To address the shortcomings of the offset pagination, there exists an alternative pagination strategy that's called keyset pagination.

This pagination strategy (sometimes called s_eek-based pagination_ or cursor pagination) uses a WHERE clause to skip rows, instead of an OFFSET.

Typically, the last returned result from the previous page is utilized to specify the criteria for retrieving the results from the current page.

The pages aren't being divided up in relation to the general location of entries, thus when new entries are added or deleted, the content on each page doesn't move.

Scalability is also less of a problem because the server is not required to do the counting and iterative looping through of data necessary for offset pagination.

Consider the following example:

int lastStudentId = 30;
int toTake = 30;
var page = ctx.Students
    .OrderBy(student => student.Id)
    .Where(student => student.Id > lastStudentId)
    .Take(toTake)
    .ToList();

In this example, we know the last row returned by the previous page, and we get the results for the current page (the ones after the last row) based on that.

In addition, to limit the number of returned results, we establish a maximum page size by calling the Take method.

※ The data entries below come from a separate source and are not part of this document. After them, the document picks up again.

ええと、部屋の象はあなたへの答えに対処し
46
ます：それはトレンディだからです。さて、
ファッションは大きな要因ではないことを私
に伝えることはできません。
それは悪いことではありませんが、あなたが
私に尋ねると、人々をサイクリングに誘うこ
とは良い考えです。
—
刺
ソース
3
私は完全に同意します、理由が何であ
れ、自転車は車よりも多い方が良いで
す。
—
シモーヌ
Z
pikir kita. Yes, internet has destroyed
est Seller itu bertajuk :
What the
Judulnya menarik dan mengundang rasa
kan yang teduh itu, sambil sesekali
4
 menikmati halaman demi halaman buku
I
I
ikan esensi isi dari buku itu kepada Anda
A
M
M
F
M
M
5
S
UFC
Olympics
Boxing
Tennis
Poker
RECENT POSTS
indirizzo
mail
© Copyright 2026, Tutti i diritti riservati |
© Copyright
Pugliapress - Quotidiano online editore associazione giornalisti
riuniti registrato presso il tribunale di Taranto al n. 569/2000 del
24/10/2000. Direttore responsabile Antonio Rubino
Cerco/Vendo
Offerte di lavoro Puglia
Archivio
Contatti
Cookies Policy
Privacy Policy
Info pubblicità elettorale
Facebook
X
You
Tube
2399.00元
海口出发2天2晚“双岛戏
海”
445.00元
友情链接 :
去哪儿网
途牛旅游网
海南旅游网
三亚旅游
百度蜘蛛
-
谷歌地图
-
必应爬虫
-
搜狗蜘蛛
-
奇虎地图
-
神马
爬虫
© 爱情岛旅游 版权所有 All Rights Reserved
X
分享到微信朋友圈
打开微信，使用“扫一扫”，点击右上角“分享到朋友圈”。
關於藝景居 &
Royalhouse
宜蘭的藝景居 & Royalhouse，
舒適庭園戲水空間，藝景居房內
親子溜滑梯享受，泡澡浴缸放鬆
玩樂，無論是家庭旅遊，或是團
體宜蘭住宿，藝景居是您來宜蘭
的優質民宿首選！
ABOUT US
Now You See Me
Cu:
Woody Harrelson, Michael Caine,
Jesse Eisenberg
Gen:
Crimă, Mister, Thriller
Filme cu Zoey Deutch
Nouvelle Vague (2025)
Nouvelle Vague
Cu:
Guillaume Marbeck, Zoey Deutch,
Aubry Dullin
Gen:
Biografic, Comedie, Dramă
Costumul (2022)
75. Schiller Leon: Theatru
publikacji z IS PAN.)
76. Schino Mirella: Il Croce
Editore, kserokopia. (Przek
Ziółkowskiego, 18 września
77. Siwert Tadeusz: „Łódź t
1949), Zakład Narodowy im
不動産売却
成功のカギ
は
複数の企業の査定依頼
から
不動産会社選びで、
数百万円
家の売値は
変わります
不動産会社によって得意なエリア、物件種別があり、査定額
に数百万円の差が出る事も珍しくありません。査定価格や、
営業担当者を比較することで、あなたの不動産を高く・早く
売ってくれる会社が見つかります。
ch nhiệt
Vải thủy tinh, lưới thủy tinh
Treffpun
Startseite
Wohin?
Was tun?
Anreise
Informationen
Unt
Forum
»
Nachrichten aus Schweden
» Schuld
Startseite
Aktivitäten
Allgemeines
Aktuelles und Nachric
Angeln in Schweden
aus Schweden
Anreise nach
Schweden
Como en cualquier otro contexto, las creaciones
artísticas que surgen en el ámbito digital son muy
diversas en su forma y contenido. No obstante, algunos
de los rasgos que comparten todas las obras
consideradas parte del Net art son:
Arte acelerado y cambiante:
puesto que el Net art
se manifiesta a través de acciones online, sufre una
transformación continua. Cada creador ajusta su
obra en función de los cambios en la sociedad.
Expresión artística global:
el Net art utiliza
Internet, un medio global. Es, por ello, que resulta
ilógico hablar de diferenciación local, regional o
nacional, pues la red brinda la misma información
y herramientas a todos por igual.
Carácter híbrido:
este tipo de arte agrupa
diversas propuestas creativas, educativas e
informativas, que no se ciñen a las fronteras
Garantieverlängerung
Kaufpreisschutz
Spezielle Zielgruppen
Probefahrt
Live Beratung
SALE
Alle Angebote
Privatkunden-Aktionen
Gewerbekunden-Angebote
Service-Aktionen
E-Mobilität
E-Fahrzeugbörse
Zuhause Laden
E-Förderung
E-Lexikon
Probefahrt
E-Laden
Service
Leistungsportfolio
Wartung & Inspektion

Keyset pagination is suited for applications where the user navigates forward and backward and does not require random access to a specific page, as provided by the previous pagination strategy.

We might also consider it the best approach if you want to create an endless scroll content application because it is efficient and addresses the problems of offset pagination.

Conclusion

Pagination is more complicated than it appears, so pay special attention to what's needed for your application.

Before deciding on one of the two techniques, consider the advantages and disadvantages of each.

As a general guideline, only use offset pagination if you need random access to a certain page; otherwise, try keyset pagination, which is usually faster.